Source text
++++++++

Expected Token Density in Random Stream

Discussion in 'C++' started by Andrew Tomazos, Dec 7, 2011.

  1. Summary: We want to find out how often a given token appears in a
    random stream formed by concatenating randomly chosen strings from a
    given set of strings.

    Details:

    Given S, an array of n (non-empty) strings; and T, a string of length
    m;

    We create a random stream of characters by the following process:

    1. assign i = a (uniformly) random integer between 1 and n
    inclusive
    2. write the characters of the ith element of S to the stream
    3. goto 1

    (The elements of S are not necessarily the same length)

    For example:

    if S = {"a", "bug", "ug"}

    then the stream may start as follows:

    augbugugugaabug...

    Each time T appears in the stream we call that a hit. More precisely:

    1. Initialize a queue Q with m null elements

    2. If Q equals T record a hit
    3. Pop front of Q
    4. Push to back of Q next char from stream
    5. Goto 2

    For example:

    If T = "ugu"...

    then:

    augbugugugaabug...
    1 2

    We get two hits so far.

    (Note hits can overlap each other)

    What is the expected frequency of hits in terms of S and T?

    More precisely:

    let y be the number of chars read from the stream so far
    let x be the number of hits

    What is the expected limit of x/y as y approaches infinity?

    We can approximate this empirically as follows in C++:

    $ cat > HitFinder.cpp
    <paste below code>
    $ g++ -o HitFinder HitFinder.cpp
    $ ./HitFinder ugu a bug ug
    T = ugu
    A = {a, bug, ug}

    (x, y, x/y) = (0, 1, 0)
    (x, y, x/y) = (0, 2, 0)
    (x, y, x/y) = (0, 4, 0)
    (x, y, x/y) = (0, 8, 0)
    (x, y, x/y) = (1, 16, 1/16)
    (x, y, x/y) = (3, 32, 1/10.6667)
    (x, y, x/y) = (8, 64, 1/8)
    (x, y, x/y) = (16, 128, 1/8)
    ...
    (x, y, x/y) = (29821708, 268435456, 1/9.00134)
    (x, y, x/y) = (59648899, 536870912, 1/9.00052)
    (x, y, x/y) = (119304725, 1073741824, 1/8.99999)

++++++++

Data excerpts
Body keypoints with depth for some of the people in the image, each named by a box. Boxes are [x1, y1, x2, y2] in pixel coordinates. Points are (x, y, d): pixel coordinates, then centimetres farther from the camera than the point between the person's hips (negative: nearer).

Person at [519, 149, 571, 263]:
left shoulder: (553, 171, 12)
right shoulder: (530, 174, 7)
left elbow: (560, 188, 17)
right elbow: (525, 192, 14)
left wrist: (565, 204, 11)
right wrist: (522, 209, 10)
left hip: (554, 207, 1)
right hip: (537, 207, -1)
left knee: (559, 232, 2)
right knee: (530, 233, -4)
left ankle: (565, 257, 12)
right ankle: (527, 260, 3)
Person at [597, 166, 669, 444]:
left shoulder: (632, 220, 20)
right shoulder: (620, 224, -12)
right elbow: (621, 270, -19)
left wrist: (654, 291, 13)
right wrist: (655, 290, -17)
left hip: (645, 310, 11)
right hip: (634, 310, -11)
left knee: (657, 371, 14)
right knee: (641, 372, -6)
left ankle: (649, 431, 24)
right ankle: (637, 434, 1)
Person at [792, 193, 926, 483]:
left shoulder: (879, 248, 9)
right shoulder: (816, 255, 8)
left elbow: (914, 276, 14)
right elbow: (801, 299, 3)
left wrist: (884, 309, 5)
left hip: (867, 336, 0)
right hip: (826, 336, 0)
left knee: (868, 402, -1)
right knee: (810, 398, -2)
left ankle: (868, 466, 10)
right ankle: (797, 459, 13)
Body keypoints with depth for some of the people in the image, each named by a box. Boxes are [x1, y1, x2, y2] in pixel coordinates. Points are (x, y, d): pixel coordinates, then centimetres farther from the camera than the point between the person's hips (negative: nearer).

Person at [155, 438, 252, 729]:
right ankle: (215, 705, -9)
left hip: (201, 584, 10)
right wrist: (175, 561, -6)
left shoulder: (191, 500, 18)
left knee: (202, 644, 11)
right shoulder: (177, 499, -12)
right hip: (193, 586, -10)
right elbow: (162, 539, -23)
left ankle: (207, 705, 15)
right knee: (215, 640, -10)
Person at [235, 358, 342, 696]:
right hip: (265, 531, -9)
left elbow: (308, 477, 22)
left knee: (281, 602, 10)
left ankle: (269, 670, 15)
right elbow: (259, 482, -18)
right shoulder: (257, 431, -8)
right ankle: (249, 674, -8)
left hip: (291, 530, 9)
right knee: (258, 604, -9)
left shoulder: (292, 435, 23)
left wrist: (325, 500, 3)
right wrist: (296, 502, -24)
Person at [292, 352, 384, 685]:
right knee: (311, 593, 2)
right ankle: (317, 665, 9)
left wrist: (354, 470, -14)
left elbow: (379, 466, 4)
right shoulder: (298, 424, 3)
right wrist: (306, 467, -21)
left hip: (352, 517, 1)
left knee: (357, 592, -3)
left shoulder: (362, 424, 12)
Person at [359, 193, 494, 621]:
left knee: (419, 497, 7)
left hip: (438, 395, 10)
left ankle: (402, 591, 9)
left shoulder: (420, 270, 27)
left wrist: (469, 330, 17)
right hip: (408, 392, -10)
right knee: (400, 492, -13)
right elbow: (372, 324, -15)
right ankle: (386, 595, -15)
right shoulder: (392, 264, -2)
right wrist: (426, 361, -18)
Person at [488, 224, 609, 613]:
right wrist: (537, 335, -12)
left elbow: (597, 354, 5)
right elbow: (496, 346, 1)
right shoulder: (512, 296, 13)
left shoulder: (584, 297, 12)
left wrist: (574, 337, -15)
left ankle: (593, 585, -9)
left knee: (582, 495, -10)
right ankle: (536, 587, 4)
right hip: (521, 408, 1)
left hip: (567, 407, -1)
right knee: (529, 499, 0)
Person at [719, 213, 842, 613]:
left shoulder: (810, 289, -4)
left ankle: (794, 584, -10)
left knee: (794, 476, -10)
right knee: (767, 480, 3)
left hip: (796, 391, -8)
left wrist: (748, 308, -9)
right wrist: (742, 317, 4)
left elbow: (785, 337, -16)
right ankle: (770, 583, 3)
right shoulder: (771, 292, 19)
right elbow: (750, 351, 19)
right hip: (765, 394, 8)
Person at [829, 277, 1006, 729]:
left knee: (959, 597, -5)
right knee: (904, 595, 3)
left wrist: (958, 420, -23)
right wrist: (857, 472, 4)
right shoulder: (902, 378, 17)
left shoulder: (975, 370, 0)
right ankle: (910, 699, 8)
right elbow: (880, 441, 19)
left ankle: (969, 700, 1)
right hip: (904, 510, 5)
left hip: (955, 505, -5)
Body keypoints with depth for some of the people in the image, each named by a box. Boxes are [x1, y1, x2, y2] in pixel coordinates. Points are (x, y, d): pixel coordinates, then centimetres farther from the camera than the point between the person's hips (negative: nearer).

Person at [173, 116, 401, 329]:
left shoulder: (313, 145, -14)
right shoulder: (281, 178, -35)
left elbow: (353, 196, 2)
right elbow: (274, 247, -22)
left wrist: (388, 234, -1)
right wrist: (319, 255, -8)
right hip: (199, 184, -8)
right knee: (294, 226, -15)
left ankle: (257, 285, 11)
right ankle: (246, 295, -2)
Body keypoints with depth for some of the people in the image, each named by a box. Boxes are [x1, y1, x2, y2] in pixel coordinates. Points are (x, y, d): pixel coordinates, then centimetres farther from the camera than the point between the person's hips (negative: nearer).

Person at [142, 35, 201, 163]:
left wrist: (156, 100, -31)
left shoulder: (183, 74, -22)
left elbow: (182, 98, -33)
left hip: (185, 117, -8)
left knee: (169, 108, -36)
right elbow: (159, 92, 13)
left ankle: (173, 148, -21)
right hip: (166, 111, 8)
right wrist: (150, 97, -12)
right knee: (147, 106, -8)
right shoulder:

++++++++

What is being asked
In the forum thread on expected token density, which strings make up the example set S?

Response
"a", "bug", and "ug"